(Wpisy pobrane ze zbioru)
+===+
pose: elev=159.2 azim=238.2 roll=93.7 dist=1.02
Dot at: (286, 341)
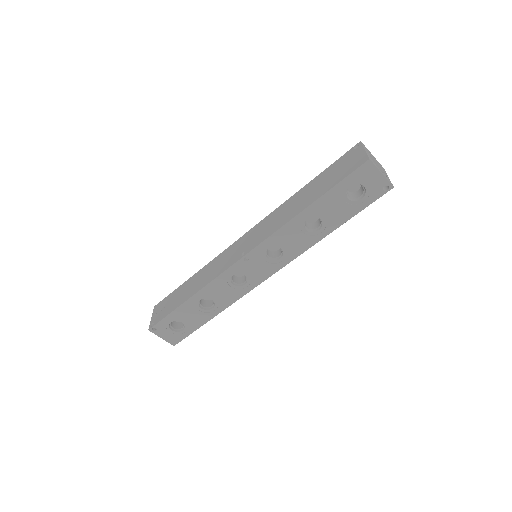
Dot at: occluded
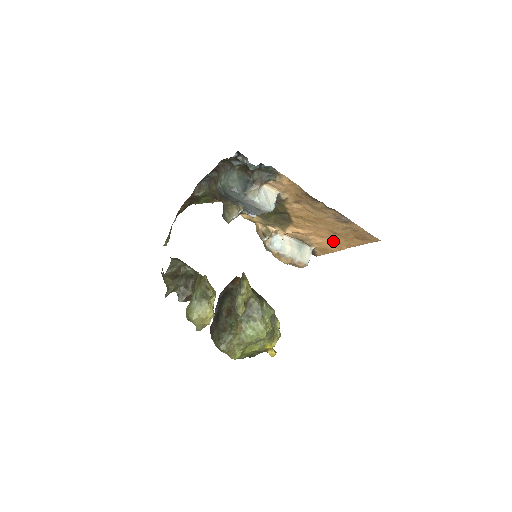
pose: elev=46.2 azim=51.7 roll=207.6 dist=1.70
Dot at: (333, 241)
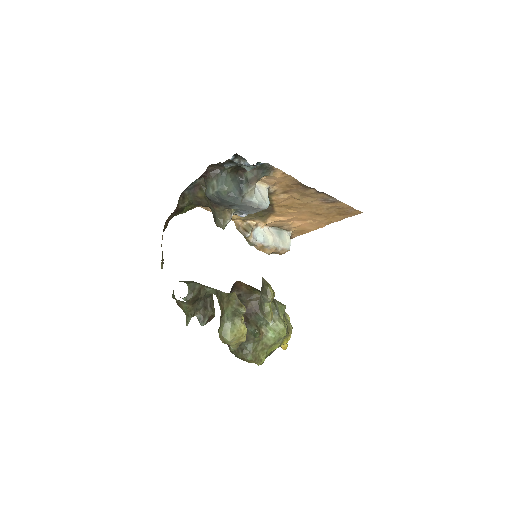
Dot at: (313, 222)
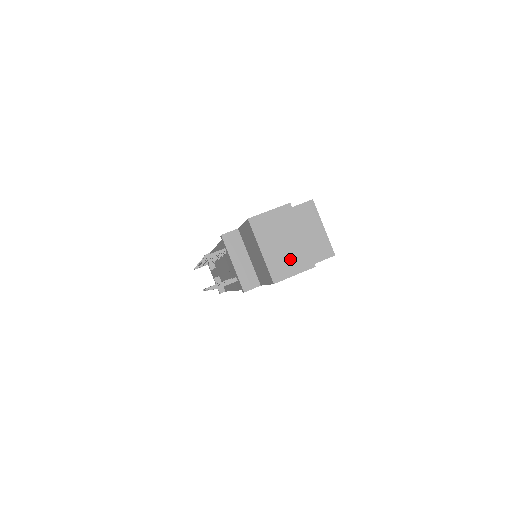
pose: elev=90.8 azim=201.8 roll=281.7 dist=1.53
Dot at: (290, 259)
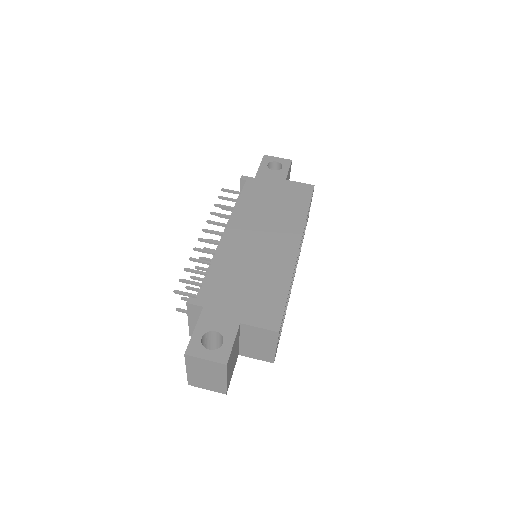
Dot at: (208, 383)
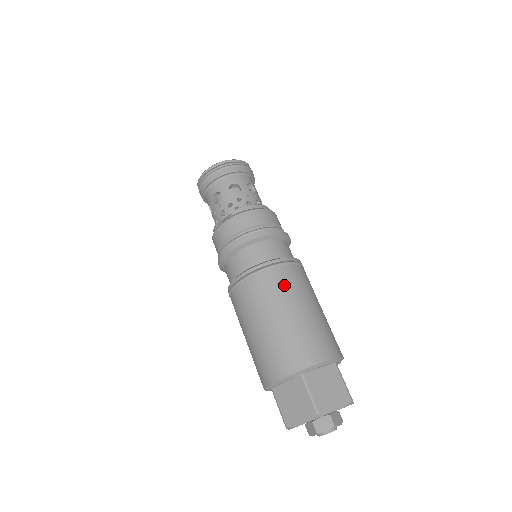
+===+
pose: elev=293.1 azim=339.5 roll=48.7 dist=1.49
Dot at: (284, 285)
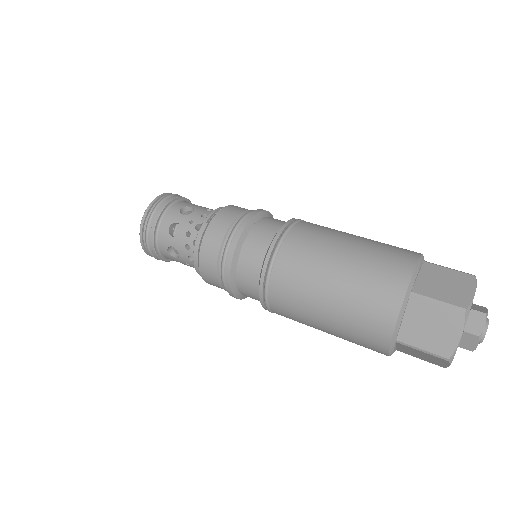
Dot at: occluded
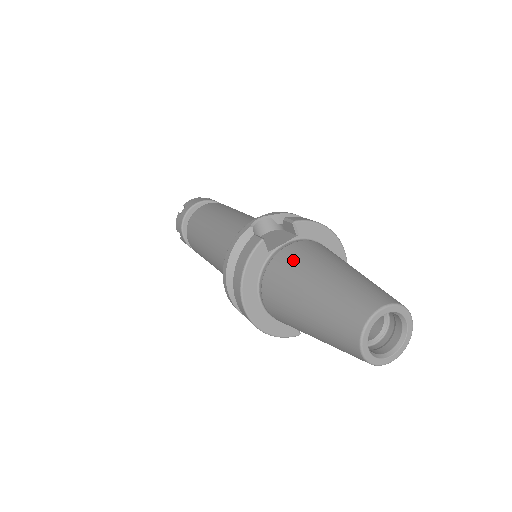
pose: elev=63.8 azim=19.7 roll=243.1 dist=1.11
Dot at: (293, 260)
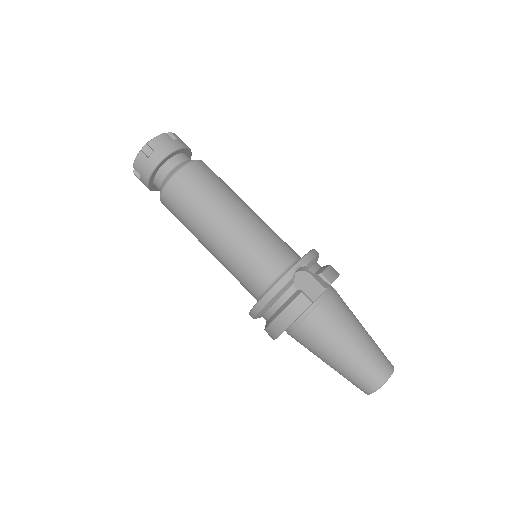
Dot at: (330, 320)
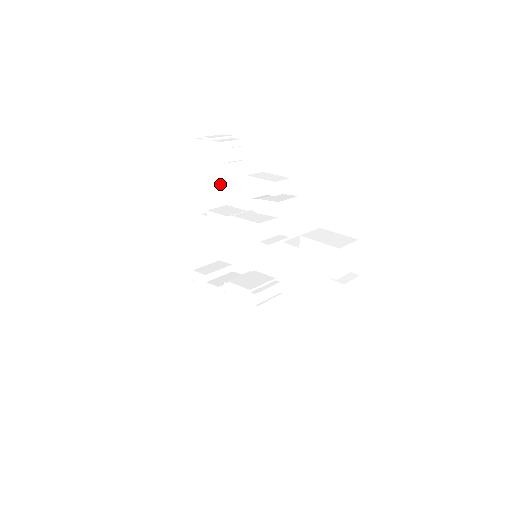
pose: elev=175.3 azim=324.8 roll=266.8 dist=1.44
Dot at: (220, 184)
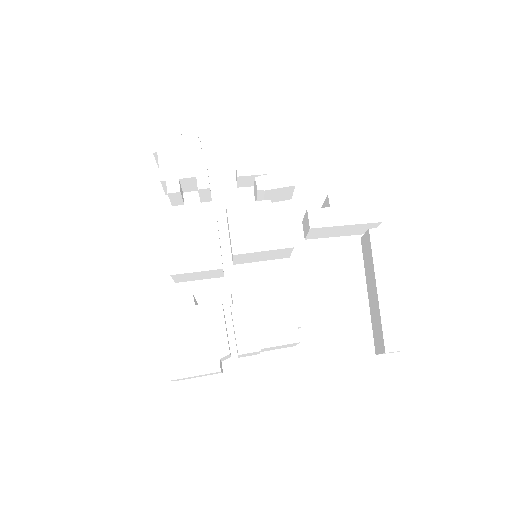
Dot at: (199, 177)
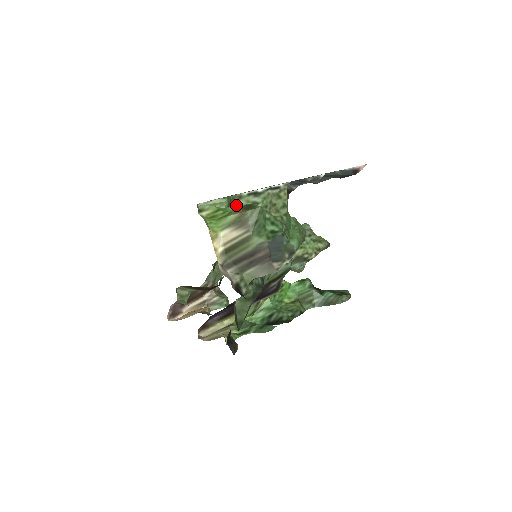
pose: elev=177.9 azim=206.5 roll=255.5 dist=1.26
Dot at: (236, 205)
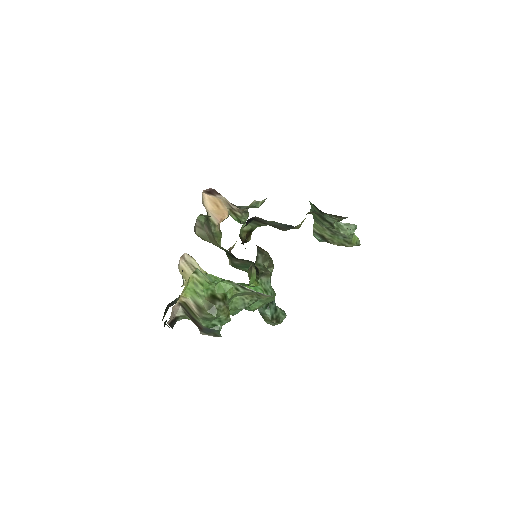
+===+
Do zrobienia: Proszę ułożyć w listę numerowaną wiersze od tego, który zawiera "pose: elev=177.9 azim=206.5", aż po ten, który zawiera "Dot at: (236, 205)", łącznie z obydwoma i bez pustych wierszy.

Wynik ćwiczenia:
1. pose: elev=177.9 azim=206.5 roll=255.5 dist=1.26
2. Dot at: (236, 205)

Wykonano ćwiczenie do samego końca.